Morpheus stood and stretched.

"Try not to stare too deeply into anyone for now. Eyes tied to concepts develop bad habits."

"Such as?"

"They stop seeing people."

A dangerous answer.

One I understood immediately.

Because if I focused hard enough now, I did not just see a person.

I saw what could be taken.

What would remain after death.

What made them useful.

What made them break.

What made them mortal.

What made them divine.

A terrible thing for a Death God to see.

Morpheus walked toward the edge of the room.

"Also, Lord Pluto said if your right eye starts opening too, I should report it immediately."

Silence.

"…What right eye?"

Morpheus only smiled.

Then vanished into dreams before answering.

Scene 3

Apollo POV

"Bacchus."

I appeared inside Zeus's Olympus and took a seat without caring about anything around me.

Not the gods.

Not the music.

Not even my chaotic older cousin, born slightly before Tenebris and Juris emerged from Helios's temple.

I reached over and took the wine directly from Dionysus's hand.

His followers scattered like frightened flies.

"Illos," Dionysus whined. "Do you have to take my wine when there is more all over the place?"

He snapped his fingers and summoned another cup anyway.

He already knew why I took his.

Everyone else drank trash created with divinity.

Dionysus cultivated the real product and enhanced it with Chaos.

I downed the cup, letting the wine burn through the ache spread across my soul.

"Quit crying," I muttered. "The rest of you, start the music again."

The musicians nervously resumed.

Dionysus stared at me over his cup.

"You smell like crap. Fate is covering you."

His eyes radiated the clashing pressure of the Primal Five Elements.

"You smell like Gaia's shit too," I replied. "What's new besides running from Chaos?"

He laughed loud enough for the hall to relax slightly.

Then I felt his followers quietly being dismissed.

A barrier rose around us, shielding the conversation from Zeus.

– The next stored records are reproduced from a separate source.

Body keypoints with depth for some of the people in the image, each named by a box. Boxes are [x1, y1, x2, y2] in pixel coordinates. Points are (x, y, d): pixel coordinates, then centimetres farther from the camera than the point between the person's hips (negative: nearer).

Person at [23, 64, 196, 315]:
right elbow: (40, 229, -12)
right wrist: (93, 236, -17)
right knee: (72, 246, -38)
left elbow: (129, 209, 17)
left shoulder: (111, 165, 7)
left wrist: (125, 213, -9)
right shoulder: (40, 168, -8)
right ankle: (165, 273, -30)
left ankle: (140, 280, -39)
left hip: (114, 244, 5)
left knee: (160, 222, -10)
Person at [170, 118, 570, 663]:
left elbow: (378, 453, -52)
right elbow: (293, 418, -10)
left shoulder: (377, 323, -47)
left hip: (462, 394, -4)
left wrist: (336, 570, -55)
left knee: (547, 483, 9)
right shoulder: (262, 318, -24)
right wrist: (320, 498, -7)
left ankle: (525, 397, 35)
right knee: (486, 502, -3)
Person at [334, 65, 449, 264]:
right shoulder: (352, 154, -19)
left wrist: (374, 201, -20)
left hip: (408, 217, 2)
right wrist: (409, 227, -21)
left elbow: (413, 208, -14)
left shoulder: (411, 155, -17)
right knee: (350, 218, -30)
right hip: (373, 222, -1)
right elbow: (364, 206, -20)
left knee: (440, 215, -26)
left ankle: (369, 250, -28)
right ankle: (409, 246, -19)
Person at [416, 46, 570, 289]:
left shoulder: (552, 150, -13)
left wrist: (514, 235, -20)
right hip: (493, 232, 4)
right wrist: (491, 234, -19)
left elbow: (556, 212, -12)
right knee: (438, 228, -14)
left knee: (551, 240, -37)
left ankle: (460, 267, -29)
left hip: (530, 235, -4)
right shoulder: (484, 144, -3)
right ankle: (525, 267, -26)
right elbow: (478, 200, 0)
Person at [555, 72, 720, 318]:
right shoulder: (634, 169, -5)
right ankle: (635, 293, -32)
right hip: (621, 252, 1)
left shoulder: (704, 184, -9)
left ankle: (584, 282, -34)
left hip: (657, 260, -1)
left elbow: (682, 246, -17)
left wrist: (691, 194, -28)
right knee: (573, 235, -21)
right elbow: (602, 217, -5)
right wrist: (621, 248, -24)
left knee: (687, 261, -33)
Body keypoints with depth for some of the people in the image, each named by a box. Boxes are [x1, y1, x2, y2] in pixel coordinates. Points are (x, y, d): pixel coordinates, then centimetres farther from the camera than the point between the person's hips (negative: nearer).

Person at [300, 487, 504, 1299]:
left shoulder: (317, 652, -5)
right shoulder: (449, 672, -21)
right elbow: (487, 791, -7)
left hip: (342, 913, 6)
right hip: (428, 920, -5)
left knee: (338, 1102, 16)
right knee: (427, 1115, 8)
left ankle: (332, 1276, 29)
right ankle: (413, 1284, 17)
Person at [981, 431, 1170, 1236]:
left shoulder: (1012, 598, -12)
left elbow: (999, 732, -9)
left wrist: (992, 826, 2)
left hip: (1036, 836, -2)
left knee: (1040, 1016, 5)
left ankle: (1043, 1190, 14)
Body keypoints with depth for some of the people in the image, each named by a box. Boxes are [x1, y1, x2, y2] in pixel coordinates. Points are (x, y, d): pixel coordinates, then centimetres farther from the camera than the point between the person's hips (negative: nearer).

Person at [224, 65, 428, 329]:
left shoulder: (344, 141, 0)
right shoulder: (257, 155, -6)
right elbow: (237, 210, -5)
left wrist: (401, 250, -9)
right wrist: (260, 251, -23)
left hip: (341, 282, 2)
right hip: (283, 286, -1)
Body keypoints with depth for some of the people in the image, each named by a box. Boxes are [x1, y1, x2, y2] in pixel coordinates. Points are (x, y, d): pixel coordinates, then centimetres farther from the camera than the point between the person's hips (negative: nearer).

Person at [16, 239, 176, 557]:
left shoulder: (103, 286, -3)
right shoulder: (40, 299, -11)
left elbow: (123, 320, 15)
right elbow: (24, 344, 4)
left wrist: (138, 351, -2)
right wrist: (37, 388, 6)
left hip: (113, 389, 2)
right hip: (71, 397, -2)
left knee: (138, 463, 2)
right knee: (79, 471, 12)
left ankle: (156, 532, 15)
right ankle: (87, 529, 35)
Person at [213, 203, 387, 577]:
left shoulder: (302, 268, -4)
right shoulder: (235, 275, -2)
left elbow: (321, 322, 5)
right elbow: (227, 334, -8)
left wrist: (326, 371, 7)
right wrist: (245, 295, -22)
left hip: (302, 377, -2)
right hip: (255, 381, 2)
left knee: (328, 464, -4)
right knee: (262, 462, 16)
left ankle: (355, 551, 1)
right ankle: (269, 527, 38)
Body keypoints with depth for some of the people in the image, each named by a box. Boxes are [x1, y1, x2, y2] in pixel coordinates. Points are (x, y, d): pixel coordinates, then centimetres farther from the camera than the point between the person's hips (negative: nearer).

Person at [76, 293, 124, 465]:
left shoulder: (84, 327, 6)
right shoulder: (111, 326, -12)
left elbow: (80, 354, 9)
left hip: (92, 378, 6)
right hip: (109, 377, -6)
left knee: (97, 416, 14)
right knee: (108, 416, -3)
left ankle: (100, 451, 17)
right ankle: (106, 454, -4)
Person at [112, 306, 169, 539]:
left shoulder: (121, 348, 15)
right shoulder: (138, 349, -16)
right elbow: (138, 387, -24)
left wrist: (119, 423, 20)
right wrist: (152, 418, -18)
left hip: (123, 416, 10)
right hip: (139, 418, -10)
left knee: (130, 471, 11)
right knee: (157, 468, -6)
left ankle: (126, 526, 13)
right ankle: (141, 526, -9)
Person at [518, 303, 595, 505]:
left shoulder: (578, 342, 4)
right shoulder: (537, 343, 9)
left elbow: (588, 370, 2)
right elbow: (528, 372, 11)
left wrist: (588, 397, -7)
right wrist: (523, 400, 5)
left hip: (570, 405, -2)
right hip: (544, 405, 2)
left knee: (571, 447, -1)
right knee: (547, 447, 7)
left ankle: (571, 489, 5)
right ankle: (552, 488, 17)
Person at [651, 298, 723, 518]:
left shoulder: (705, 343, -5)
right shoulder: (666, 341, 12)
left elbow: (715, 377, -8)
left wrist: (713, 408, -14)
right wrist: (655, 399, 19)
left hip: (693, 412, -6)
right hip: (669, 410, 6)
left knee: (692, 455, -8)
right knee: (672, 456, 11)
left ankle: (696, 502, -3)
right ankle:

"Meanwhile," Dionysus said, leaning back, "you have been swimming through someone else's stomping grounds."

I cracked one eye open.

He sniffed the air.

"Smells like one of your kind tried to eat you."

So my instincts had been right.

Something had reached for me when I pulled myself out of that search.

Something had tried to dig into my soul and cling there.

I stared into the cup.

"Then I will have to hunt an Astral God when I get stronger."

Dionysus grinned.

"You are truly the vessel of madness."

He refilled my cup.

This one was stronger.

Far stronger.

I drank it anyway.

"Here, here."

He laughed and raised his own cup.

At the rate we were going, the amount required to drown this night would shame anyone below us.

The music continued.

Zeus's Olympus kept pretending nothing had changed.

But the sky above us no longer felt closed.

And somewhere beyond Fate's reach, something had learned my scent.